▶ [Supplied passage]:
---

- Created by: Dianne Victor
- Directed by: Asher Levin
- Starring: Audrina Patridge Rory Kramer Lisa Mason Lee
- Country of origin: United States
- Original language: English
- No. of episodes: 13

Production
- Producer: YOBI.tv

Original release
- Release: June 21 – September 13, 2011

= Dream Maker =

Dream Maker is a webseries that stars Audrina Patridge as an up-and-coming talent manager who moves from Hollywood to Detroit to start her own talent agency. Written and directed by Asher Levin and produced by YOBI.tv, the series follows the adventures of Tracy Jacobs (Audrina Patridge), her assistant Jason Smith (Rory Kramer), and her receptionist Jamie Johnson (Lisa Mason Lee) as they discover, sign, and send their clients on to stardom.

Much of the initial press given to the series focused on the fact that Audrina's co-stars and other members of the Dream Maker cast and crew are winners of the various online talent contests hosted by YOBI.tv.

Audrina Patridge might be the marquee name driving YOBI.tv’s new Michigan-produced online Web series "Dream Maker," but the reality TV veteran said it’s her cast mates and behind-the-scenes crew members who are the real stars of the project.

Among those joining Patridge on-camera are YOBIAct winners Rory Kramer and Lisa Mason Lee, YOBILaugh winners Joshua David Evans and Gisele Noel, YOBISing winners Kari Fleskes and Janick Thibault, and YOBIFilm winner Tal Haring. The contest winners working behind the camera are YOBIPics winner Chris Ebarb and YOBIFilm winners Tal Haring and Paul Kurti.

==Production==
Dream Maker was filmed in early June 2011 at a variety of locations in and around Detroit. Behind the scenes photos as well as video commentaries from the cast and crew are available on the official Dream Maker production blog.

---

▶ [Stored items from a collection]:
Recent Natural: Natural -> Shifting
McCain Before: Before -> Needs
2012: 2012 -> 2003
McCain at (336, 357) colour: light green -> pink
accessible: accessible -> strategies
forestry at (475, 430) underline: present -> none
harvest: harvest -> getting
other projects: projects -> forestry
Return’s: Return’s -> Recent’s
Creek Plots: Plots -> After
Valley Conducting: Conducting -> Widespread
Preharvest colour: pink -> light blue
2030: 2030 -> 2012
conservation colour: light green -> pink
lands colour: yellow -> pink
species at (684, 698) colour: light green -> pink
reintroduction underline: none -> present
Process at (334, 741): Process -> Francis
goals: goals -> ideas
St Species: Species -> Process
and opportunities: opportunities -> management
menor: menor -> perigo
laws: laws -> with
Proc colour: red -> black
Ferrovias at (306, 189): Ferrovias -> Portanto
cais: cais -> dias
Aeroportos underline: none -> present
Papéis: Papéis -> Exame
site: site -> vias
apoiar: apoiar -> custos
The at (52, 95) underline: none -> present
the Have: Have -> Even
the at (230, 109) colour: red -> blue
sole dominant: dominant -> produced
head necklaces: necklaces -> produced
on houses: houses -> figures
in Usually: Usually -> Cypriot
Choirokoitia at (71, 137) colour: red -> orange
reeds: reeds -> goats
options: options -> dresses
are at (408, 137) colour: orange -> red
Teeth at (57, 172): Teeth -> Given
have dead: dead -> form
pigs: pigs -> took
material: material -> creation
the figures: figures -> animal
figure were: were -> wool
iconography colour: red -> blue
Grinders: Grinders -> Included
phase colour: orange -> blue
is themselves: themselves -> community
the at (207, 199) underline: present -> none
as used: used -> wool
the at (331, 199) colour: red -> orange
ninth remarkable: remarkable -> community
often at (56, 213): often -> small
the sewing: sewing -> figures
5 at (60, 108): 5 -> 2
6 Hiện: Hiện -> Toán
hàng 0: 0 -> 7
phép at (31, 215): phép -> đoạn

---

▶ [Problem set]:
#1 Reproduce verbatim the portion of the listing that opens with its first line and closes with the line containing "reintroduction underline: none -> present", both included.
#2 Pick up the article on the Dream Maker web series and continue it from its final sentence.

▶ [Written responses]:
#1
Recent Natural: Natural -> Shifting
McCain Before: Before -> Needs
2012: 2012 -> 2003
McCain at (336, 357) colour: light green -> pink
accessible: accessible -> strategies
forestry at (475, 430) underline: present -> none
harvest: harvest -> getting
other projects: projects -> forestry
Return’s: Return’s -> Recent’s
Creek Plots: Plots -> After
Valley Conducting: Conducting -> Widespread
Preharvest colour: pink -> light blue
2030: 2030 -> 2012
conservation colour: light green -> pink
lands colour: yellow -> pink
species at (684, 698) colour: light green -> pink
reintroduction underline: none -> present

#2
==Episodes==

- Episode 1 - Tracy Leaves L.A. to Make Dreams Come True in the D
On a sunny L.A. morning, fledgling talent manager Tracy James has an epiphany in a local gym. Along with her irreplaceable and trusted assistant, Jason, she decides to relocate to Detroit to help jump-start the emerging entertainment business.
Release date, 21 June 2011

- Episode 2 - The Dream Maker Talent Management Firm Is Now Open
Tracy and her team have now set up shop in Detroit and are open for business. As Tracy takes on a slew of new hopefuls, Jamie is shocked to learn a secret that Jason has been hiding.
Release date, 28 June 2011

- Episode 3 - Dream Maker Signs Its First Client
Tensions rise between Jason and Jamie as the team searches for new ways to discover fresh talent in the Motor City. Unfazed by the office drama, Tracy pushes forward with plans to turn a new client into a shining star.
Release date, 5 July 2011

- Episode 4 - Dream Maker Must Prioritize Its Dream List
Phones are ringing off the hook while Jamie pursues questionable endeavors during work hours. Unwilling to give up on Kari and her stage fright, Tracy is absent from the office and leaves Jason to pick up all of the slack.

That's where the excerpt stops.